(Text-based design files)
══════════
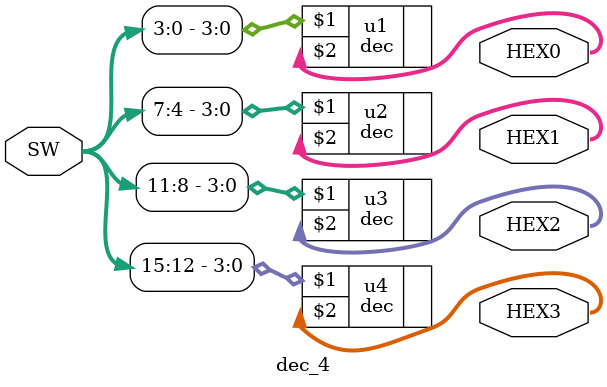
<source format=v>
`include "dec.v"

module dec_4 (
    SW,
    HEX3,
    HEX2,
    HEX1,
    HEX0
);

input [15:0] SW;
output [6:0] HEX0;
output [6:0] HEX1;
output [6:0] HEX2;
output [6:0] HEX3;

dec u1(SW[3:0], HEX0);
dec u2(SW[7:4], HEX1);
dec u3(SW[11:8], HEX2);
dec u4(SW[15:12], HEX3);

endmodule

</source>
══════════
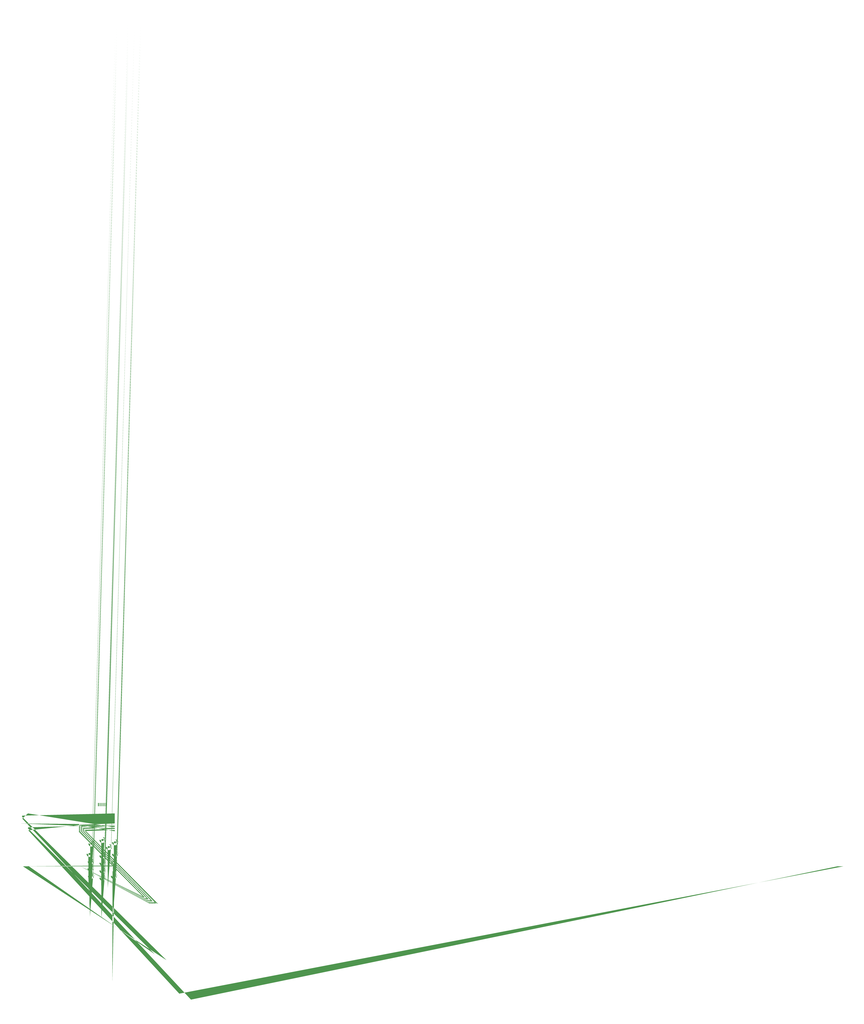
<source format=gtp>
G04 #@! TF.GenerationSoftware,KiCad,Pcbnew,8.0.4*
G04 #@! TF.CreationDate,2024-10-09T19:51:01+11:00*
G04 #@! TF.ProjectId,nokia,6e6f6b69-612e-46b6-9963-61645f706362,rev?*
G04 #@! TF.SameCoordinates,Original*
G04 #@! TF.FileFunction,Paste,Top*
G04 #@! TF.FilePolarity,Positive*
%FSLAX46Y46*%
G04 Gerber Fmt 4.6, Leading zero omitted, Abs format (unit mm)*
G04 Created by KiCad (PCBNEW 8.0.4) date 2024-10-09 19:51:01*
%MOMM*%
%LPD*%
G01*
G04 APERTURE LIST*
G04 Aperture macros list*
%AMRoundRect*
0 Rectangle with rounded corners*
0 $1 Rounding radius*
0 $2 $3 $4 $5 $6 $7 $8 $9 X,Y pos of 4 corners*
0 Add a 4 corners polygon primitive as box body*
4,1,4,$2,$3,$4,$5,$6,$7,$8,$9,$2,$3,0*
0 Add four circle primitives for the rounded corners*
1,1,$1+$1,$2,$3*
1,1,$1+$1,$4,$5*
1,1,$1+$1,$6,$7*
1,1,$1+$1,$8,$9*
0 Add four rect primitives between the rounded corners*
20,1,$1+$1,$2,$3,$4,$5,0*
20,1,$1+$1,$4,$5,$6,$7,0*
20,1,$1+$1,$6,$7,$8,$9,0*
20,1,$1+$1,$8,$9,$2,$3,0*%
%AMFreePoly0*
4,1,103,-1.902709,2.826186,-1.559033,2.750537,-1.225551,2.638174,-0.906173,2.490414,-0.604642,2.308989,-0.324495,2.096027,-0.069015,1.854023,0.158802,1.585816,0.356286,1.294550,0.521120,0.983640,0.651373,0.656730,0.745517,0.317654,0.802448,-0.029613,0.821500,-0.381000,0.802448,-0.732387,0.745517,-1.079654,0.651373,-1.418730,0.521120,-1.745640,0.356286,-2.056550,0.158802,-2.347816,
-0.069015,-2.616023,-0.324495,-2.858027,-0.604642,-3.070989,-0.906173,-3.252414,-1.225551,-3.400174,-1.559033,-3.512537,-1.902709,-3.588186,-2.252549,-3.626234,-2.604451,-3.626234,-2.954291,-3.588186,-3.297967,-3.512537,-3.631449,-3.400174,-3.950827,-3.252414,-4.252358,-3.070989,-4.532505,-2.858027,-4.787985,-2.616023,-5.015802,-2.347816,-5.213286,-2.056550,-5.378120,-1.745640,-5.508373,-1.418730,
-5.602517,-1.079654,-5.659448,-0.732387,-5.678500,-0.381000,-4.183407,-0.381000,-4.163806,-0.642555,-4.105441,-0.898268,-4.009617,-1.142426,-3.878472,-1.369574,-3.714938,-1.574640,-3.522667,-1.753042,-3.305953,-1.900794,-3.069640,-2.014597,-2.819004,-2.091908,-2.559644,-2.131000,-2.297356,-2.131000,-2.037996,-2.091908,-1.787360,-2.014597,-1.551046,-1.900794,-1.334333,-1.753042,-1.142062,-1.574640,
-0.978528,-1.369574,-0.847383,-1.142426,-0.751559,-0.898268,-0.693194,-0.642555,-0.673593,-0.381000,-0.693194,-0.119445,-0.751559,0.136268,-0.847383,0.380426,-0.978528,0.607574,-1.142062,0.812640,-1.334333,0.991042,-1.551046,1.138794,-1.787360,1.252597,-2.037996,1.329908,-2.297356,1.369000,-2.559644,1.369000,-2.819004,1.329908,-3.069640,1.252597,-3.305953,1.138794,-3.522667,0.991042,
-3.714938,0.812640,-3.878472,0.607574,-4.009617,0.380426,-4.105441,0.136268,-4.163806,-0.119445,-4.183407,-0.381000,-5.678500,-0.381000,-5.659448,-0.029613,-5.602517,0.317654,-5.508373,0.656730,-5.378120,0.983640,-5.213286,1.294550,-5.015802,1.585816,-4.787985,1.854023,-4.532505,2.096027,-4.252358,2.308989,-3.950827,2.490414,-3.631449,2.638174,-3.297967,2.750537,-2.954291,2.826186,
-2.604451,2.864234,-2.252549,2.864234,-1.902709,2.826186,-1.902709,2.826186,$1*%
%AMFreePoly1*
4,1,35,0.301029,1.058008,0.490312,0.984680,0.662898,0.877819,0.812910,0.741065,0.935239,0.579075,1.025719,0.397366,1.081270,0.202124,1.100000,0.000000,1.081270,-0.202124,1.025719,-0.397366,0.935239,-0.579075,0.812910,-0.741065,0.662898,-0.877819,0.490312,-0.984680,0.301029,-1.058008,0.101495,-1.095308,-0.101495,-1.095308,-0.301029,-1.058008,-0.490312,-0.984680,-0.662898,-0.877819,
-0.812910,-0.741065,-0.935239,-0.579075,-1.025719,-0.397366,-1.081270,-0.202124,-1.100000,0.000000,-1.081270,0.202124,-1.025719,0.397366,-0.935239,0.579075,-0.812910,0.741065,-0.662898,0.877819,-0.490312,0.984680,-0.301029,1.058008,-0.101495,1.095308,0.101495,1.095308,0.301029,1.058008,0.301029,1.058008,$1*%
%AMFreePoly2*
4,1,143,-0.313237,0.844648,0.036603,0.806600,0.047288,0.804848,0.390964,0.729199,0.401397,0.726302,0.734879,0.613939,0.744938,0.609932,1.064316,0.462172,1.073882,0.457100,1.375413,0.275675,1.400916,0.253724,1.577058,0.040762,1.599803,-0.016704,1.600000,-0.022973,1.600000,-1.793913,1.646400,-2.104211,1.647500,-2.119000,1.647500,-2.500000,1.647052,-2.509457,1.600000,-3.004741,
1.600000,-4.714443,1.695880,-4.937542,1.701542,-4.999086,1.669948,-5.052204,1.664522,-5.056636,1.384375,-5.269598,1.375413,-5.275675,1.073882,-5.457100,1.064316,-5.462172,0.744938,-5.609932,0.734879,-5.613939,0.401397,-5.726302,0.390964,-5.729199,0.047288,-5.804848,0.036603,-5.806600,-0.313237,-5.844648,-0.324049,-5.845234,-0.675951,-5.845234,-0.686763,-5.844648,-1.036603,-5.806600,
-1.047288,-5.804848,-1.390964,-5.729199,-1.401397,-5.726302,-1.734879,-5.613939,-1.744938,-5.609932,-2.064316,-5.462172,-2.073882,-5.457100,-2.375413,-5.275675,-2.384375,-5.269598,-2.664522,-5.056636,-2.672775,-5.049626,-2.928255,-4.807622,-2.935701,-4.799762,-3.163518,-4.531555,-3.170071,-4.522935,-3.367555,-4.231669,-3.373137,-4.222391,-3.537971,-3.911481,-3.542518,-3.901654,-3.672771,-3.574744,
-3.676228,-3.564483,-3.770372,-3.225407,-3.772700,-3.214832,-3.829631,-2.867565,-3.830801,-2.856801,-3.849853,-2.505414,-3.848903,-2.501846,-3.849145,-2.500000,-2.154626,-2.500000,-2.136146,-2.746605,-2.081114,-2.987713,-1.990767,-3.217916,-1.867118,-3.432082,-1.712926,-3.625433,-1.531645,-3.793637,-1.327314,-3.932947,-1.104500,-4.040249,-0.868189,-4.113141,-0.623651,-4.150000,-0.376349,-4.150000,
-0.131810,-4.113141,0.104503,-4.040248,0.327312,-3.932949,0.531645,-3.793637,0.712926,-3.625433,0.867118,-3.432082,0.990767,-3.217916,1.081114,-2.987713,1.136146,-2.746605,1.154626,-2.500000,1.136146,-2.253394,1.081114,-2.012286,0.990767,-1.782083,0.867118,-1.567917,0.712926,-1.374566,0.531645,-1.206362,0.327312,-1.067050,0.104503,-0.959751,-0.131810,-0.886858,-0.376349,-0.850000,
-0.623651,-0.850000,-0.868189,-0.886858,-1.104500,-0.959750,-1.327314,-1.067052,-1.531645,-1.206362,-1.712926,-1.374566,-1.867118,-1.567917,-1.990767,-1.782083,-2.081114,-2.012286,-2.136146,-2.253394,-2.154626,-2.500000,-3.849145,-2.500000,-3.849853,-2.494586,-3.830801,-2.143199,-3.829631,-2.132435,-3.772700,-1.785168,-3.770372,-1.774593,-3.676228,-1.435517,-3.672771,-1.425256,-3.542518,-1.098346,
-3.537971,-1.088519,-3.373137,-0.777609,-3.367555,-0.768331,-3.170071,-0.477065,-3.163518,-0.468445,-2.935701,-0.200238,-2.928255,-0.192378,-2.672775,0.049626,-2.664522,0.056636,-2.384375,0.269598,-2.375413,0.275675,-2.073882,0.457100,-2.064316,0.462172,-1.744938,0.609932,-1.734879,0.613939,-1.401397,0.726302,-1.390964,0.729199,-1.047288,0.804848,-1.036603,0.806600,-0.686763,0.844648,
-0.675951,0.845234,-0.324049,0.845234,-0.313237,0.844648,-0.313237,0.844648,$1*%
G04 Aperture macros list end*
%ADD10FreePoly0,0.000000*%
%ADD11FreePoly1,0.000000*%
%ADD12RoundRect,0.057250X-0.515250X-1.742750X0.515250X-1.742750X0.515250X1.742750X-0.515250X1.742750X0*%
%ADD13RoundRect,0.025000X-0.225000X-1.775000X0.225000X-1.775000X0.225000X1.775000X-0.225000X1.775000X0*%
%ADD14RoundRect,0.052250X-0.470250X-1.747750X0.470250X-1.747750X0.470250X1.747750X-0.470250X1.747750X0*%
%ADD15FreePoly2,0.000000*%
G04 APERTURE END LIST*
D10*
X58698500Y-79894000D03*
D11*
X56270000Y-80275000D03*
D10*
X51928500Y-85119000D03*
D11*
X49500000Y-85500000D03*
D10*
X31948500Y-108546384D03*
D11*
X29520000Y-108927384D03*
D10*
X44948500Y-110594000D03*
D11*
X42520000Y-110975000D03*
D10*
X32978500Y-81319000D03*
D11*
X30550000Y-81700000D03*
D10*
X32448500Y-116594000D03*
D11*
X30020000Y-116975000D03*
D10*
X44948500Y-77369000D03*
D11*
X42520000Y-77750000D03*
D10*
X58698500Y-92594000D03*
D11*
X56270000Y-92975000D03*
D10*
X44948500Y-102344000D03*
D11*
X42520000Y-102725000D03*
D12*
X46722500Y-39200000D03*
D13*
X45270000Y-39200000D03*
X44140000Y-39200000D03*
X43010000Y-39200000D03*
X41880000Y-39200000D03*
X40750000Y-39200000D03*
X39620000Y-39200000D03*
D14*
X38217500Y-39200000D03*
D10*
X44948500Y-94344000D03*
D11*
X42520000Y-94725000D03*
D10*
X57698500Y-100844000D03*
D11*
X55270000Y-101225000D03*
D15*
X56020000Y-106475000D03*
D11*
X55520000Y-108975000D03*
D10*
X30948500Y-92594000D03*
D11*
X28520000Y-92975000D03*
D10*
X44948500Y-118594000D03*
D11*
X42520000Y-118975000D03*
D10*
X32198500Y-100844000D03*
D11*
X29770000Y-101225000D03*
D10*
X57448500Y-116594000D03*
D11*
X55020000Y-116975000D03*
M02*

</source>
══════════
— Try it —
Which lines of the data include the string "primitives"? Find them and copy each one.

— Exercise answer —
0 Add four circle primitives for the rounded corners*
0 Add four rect primitives between the rounded corners*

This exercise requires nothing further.